> **DIRECTION**
In the listing below, replace "Transcribe" with "Write out" in everything from the first line down to the line containing "জীবনস্রোতটিতেই", both ends included. Reproduce those lines with nothing else changed.
········
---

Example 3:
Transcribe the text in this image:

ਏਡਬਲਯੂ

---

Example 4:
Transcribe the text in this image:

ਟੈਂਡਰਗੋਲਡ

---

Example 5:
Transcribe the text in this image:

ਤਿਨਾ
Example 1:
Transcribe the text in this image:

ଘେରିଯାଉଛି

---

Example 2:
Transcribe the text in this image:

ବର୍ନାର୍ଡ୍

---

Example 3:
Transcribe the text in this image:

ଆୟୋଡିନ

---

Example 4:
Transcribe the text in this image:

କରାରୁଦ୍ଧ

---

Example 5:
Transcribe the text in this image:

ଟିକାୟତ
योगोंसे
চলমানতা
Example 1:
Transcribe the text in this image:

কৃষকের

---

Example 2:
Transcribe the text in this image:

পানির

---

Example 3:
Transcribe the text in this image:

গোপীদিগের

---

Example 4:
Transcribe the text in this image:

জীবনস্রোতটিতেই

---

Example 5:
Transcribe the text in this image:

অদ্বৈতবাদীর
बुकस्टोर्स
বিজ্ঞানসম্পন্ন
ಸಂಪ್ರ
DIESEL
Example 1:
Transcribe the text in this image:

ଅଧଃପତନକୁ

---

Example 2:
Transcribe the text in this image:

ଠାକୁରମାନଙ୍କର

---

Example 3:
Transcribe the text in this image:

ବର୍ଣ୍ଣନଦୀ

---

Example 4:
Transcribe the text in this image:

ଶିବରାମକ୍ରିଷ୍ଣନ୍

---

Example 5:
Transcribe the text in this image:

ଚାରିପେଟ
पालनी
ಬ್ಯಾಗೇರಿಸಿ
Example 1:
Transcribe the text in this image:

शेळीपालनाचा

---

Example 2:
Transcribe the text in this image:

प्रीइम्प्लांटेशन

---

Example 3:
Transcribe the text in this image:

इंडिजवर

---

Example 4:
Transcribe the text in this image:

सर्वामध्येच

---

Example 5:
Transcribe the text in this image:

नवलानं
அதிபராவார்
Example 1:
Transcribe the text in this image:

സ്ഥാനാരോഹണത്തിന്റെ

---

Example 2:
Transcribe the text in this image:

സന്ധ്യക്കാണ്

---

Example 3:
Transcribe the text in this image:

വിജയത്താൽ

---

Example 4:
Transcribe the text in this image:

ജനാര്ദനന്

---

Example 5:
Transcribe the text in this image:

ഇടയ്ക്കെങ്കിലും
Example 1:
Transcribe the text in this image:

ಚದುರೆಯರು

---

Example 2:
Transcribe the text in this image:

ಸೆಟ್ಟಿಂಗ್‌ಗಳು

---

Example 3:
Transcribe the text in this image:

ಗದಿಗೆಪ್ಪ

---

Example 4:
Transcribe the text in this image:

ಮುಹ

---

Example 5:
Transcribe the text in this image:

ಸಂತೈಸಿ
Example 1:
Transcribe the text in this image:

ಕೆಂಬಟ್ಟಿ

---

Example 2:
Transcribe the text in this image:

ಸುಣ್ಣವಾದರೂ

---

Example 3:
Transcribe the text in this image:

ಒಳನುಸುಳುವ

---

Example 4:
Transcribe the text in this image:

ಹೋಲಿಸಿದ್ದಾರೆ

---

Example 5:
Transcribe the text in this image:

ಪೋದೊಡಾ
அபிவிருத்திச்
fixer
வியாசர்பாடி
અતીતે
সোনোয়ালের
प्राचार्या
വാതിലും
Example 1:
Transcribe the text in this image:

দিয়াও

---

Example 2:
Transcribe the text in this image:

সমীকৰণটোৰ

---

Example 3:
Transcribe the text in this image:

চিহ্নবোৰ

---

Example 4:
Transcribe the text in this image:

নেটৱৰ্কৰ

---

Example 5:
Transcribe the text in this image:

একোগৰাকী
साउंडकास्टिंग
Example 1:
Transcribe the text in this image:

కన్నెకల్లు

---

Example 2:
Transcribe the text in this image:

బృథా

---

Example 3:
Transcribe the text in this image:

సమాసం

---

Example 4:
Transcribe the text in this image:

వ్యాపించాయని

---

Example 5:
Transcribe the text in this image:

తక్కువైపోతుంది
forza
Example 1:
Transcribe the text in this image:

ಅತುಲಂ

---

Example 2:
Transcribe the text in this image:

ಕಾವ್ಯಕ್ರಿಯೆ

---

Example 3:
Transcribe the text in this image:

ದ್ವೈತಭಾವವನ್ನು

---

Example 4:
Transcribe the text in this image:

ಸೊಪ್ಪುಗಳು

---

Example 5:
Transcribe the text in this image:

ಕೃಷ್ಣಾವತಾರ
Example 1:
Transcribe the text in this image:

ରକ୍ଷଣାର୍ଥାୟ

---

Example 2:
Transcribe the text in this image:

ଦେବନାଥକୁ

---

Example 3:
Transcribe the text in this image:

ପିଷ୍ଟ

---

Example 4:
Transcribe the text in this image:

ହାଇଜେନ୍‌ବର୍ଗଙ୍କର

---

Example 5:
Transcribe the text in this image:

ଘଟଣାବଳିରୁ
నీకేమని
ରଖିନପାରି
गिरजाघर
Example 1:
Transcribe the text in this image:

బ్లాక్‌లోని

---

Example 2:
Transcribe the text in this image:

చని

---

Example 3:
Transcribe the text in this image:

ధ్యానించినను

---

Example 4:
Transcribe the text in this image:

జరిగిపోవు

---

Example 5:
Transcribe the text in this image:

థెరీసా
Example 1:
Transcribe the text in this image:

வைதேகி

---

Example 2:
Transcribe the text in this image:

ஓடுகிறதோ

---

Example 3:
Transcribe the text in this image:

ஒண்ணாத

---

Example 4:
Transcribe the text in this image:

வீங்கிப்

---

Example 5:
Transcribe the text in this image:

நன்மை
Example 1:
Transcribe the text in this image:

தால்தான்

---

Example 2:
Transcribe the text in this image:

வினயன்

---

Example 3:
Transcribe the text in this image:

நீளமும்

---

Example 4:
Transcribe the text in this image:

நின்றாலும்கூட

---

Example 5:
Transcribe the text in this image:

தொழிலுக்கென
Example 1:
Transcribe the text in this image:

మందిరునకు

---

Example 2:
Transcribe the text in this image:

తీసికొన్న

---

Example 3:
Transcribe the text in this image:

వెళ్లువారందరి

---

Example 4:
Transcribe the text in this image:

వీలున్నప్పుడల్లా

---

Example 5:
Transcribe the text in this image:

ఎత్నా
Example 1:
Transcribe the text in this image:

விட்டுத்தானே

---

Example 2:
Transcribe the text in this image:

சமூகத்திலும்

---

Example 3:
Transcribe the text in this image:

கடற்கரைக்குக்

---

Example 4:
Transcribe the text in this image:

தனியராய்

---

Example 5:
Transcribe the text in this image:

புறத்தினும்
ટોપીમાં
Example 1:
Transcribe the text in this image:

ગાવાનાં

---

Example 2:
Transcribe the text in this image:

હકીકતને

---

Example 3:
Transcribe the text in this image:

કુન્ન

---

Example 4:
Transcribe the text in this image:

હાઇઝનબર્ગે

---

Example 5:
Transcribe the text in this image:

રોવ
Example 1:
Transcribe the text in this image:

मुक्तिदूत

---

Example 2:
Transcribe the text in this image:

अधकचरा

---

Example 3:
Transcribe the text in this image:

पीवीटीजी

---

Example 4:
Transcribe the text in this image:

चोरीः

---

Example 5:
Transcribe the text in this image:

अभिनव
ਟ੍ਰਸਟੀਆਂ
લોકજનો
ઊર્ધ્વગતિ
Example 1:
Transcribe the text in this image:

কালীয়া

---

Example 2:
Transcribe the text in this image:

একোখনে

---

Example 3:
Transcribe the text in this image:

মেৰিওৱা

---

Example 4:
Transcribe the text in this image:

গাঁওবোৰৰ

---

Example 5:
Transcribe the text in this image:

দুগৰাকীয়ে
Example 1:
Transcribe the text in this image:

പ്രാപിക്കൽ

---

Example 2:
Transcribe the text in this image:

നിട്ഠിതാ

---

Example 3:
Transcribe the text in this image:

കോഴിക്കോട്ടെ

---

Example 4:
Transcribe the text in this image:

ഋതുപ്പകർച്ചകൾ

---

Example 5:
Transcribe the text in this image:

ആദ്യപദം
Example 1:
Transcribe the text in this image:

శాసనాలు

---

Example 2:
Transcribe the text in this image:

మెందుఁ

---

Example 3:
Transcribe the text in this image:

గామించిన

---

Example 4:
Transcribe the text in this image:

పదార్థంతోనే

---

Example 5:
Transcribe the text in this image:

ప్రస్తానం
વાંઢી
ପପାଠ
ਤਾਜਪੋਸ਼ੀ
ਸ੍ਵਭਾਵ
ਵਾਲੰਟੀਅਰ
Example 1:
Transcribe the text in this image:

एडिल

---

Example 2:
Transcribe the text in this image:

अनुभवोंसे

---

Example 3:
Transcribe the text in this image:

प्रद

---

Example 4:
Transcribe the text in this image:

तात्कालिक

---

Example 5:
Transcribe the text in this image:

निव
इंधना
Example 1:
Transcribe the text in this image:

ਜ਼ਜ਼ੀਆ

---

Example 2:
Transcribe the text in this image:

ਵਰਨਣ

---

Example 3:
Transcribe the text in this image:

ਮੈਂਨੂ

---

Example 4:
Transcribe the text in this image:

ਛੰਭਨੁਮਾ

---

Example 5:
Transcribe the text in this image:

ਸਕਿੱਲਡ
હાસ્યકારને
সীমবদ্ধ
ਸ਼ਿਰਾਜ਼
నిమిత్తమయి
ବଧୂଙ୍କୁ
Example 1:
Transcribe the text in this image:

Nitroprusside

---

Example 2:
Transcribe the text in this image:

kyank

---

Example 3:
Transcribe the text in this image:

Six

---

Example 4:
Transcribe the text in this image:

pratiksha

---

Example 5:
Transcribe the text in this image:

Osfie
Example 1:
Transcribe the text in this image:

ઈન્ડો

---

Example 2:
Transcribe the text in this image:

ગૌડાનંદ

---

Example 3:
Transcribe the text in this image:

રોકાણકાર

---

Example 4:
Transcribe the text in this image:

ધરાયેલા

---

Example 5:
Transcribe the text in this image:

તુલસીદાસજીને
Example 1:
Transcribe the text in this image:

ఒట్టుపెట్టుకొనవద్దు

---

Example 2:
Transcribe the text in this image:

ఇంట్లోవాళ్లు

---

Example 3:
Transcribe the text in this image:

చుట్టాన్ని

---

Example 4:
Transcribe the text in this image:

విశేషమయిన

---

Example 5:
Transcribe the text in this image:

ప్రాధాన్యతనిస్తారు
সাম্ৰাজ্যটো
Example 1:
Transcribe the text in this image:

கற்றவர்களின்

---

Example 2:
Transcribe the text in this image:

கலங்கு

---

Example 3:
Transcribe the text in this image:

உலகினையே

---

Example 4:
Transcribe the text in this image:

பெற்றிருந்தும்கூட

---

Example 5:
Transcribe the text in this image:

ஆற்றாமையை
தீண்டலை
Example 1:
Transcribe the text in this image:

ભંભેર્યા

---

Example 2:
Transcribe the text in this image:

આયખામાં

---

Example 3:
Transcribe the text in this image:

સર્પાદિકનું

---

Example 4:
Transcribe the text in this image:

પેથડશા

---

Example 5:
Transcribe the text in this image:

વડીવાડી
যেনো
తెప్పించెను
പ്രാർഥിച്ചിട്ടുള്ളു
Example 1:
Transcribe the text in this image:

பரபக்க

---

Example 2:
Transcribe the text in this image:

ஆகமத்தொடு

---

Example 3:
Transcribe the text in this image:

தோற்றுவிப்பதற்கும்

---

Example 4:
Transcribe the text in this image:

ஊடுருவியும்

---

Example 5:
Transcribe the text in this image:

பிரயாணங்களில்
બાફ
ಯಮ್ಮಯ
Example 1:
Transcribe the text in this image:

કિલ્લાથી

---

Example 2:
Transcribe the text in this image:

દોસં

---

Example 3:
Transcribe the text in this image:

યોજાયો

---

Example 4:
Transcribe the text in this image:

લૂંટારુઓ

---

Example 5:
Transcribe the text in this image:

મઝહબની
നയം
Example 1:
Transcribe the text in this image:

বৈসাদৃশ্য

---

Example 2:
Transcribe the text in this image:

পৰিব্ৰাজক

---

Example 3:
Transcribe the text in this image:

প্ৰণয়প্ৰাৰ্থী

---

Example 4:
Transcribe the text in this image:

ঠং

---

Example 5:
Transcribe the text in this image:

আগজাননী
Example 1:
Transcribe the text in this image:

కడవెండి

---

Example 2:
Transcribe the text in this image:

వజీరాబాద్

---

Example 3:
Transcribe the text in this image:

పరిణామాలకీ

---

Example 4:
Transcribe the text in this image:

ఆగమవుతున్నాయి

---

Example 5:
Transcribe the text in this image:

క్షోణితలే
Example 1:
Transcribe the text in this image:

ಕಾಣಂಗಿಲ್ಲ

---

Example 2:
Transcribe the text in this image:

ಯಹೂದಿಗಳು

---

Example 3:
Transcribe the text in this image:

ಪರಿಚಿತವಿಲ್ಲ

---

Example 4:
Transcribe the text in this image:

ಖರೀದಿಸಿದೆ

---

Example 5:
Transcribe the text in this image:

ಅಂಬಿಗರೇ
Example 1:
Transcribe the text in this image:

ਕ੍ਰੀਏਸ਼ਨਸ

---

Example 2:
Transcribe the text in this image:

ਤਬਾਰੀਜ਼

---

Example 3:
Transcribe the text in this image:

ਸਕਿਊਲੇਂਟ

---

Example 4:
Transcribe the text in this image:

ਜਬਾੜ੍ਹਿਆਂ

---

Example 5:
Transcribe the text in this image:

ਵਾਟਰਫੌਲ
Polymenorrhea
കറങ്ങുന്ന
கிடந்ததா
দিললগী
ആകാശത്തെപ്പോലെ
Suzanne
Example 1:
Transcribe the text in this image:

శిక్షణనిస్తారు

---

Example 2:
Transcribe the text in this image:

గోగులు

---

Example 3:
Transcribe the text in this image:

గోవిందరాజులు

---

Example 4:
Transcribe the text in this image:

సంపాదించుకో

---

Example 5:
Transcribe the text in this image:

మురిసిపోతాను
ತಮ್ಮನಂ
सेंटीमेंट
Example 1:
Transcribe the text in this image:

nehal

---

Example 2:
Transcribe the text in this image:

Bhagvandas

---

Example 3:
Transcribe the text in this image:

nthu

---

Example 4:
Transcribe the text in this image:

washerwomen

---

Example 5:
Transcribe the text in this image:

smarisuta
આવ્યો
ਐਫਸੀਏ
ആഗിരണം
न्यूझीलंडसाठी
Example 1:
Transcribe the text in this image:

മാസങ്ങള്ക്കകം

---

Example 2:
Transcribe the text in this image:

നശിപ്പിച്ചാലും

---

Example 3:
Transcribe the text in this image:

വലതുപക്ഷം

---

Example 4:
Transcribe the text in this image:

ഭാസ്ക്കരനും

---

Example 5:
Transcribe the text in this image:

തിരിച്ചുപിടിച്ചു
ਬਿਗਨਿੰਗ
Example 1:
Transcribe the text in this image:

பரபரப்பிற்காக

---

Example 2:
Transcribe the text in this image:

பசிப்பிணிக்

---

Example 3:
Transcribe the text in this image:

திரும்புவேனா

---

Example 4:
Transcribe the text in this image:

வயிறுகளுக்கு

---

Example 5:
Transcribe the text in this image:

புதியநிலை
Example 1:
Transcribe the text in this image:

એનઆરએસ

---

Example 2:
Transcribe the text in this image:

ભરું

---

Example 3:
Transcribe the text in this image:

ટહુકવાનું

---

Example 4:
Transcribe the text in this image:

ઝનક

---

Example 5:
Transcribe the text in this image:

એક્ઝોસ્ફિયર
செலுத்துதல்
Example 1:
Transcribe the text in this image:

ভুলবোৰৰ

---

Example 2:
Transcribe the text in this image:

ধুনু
········
> **COMPLETED TASK**
---

Example 3:
Write out the text in this image:

ਏਡਬਲਯੂ

---

Example 4:
Write out the text in this image:

ਟੈਂਡਰਗੋਲਡ

---

Example 5:
Write out the text in this image:

ਤਿਨਾ
Example 1:
Write out the text in this image:

ଘେରିଯାଉଛି

---

Example 2:
Write out the text in this image:

ବର୍ନାର୍ଡ୍

---

Example 3:
Write out the text in this image:

ଆୟୋଡିନ

---

Example 4:
Write out the text in this image:

କରାରୁଦ୍ଧ

---

Example 5:
Write out the text in this image:

ଟିକାୟତ
योगोंसे
চলমানতা
Example 1:
Write out the text in this image:

কৃষকের

---

Example 2:
Write out the text in this image:

পানির

---

Example 3:
Write out the text in this image:

গোপীদিগের

---

Example 4:
Write out the text in this image:

জীবনস্রোতটিতেই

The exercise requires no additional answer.